## SOURCE PASSAGE
+===+

On those mornings, as I washed my face and got dressed, I often wondered why I was seeking the counsel of a bunch of grannies or spending so much time on my knees. It seemed so ineffectual to pour out my soul and never see any miracles or wonders, such as fire raining down from heaven or something more practical -- like a job.
Meanwhile, some of my friends thought I had turned religious fanatic. They laughed whenever they saw me on the way to church. It bothered me a lot, but given the pressure I was under, I needed something to cope. Given the alternatives of drinking, drugging or womanizing, I figured I was better off wailing with the little old ladies.
One morning after prayer in the fall of 1982, Grandmother and I sat in her Cadillac outside the red-brick apartment building where I lived.
"Grandmother," I said tearfully, "I just give up. I can't even dream anymore."

+===+

## EXCERPTED RECORDS
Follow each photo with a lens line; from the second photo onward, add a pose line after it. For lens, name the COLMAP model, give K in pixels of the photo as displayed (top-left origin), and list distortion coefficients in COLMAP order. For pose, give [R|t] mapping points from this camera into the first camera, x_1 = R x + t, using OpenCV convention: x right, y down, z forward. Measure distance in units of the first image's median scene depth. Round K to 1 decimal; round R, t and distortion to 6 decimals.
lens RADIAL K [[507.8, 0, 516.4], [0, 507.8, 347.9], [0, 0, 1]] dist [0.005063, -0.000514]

+===+

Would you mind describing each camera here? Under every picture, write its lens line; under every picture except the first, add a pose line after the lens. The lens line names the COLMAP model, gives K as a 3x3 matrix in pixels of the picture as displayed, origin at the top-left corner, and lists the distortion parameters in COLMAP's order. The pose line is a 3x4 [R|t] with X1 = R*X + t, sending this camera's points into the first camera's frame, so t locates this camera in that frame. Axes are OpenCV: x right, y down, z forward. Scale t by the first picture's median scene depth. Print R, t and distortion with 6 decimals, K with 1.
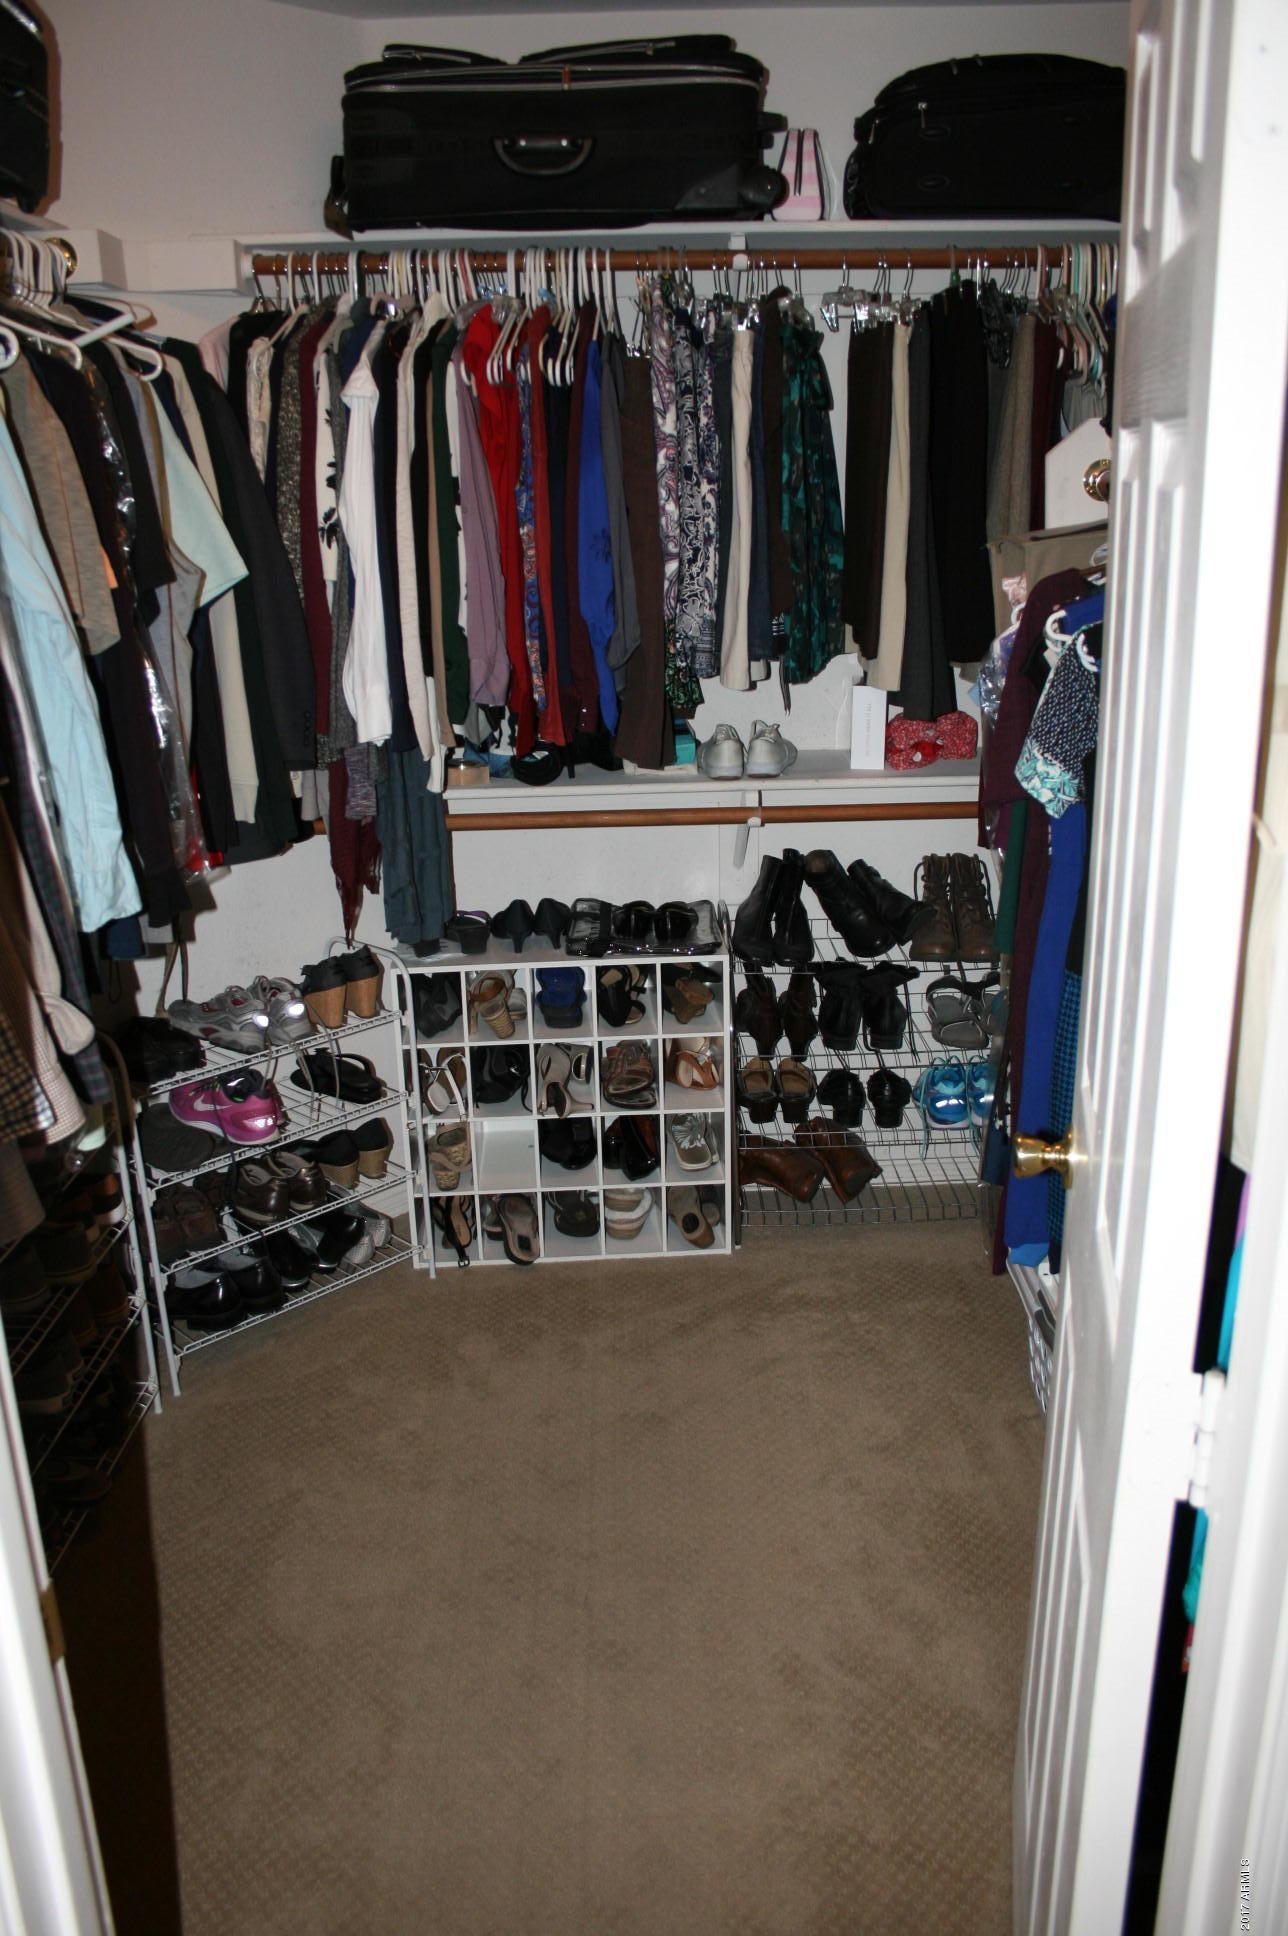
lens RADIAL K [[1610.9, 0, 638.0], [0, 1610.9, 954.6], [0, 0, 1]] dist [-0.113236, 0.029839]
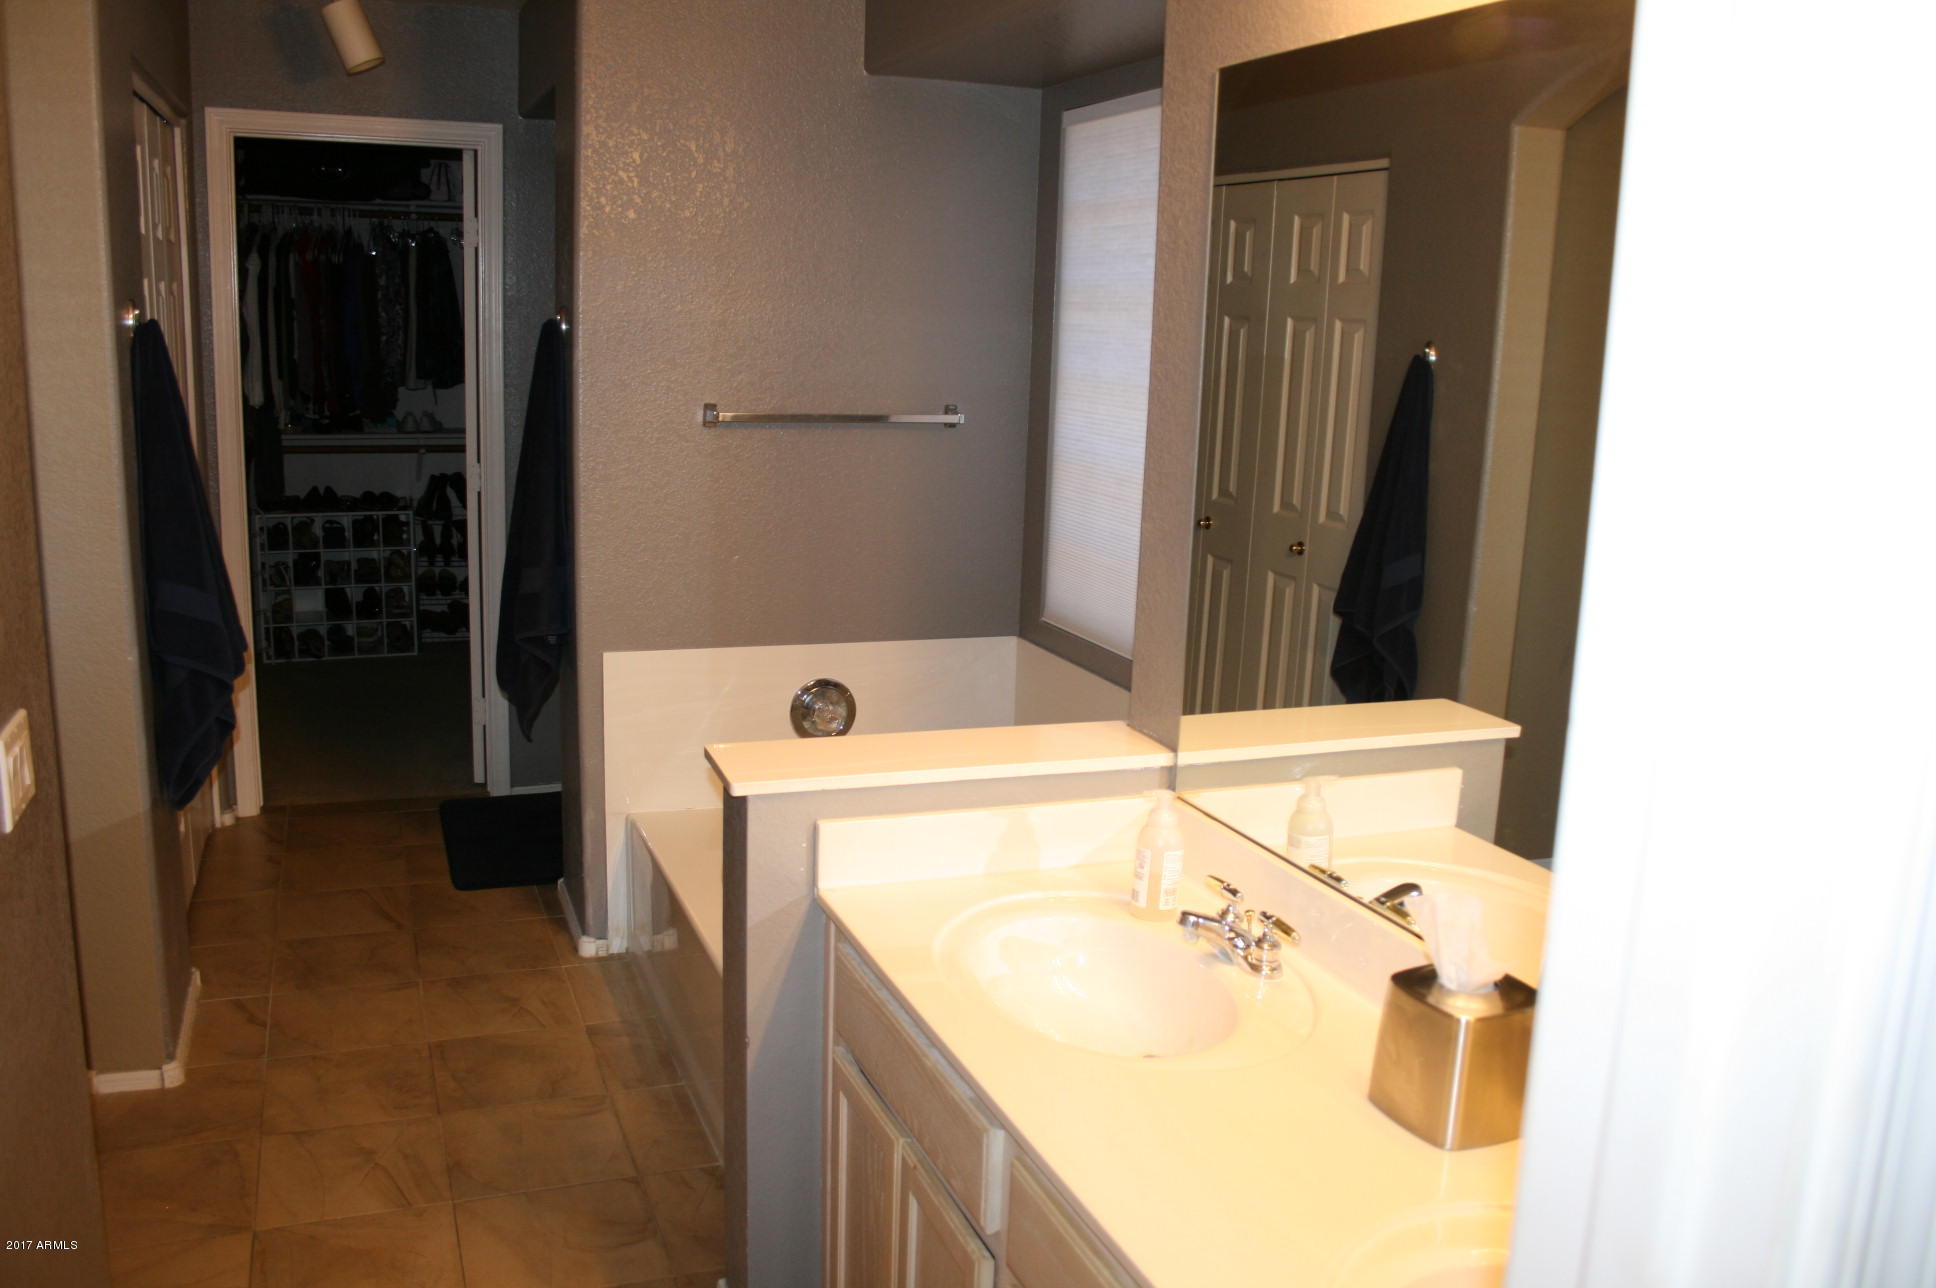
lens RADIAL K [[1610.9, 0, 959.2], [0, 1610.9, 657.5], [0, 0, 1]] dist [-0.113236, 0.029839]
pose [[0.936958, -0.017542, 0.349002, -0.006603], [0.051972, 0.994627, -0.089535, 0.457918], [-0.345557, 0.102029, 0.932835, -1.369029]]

+===+

## THINGS TO DO
**1.** Rewrite the paragraph of the passage about morning prayer that begins "Meanwhile, some of my friends" in shorter form, keeping its main facts.
**2.** Write what comes next in the passage about morning prayer, picking up after its final line.
The data has nothing to do with the passage about morning prayer.

## ANSWER SECTION
**1.** Some of my friends thought I had become a religious fanatic and laughed when they saw me heading to church. That bothered me, but I was under heavy pressure and needed a way to cope. Compared with drinking, drugs or womanizing, praying with the little old ladies seemed the better choice.

**2.**
"You can't stop dreaming or you start to die," she said, her words half-sung. "Oh no, baby darlin'. You can't stop dreamin'."
I wasn't sure how far my dreams would take me or how they would end. I still couldn't afford to buy shoes for my children, their toes bunched and half-corned. My own shoes still had holes in the bottom of them. My only suit was so worn that the lining inside the jacket had withered. And, for a time, we didn't have a refrigerator and resorted to keeping our milk in a Styrofoam cooler.
But a few months after that morning when Grandmother rekindled the dream, I decided I had nothing more to lose -- except precious time. I enrolled in a junior college, which eventually led to my career as a writer, to decent work, to a proper foundation for my children -- the two youngest of the first three who live with me, the one who has come since my new marriage and my oldest son who lives in Chicago with his mother. He is 19 now, the same age I was when I got married. Lately, I've found myself looking back on those days with wonder.
I know now that much of my own initial misgivings about the prayer group really stemmed from manly young pride. Maybe what really irked me was that these women, in the twilight of life, had a strength and power that I greatly lacked. It was a power that still believed God looked out for the souls of wayward sons and daughters whose lives had ended up in shambles.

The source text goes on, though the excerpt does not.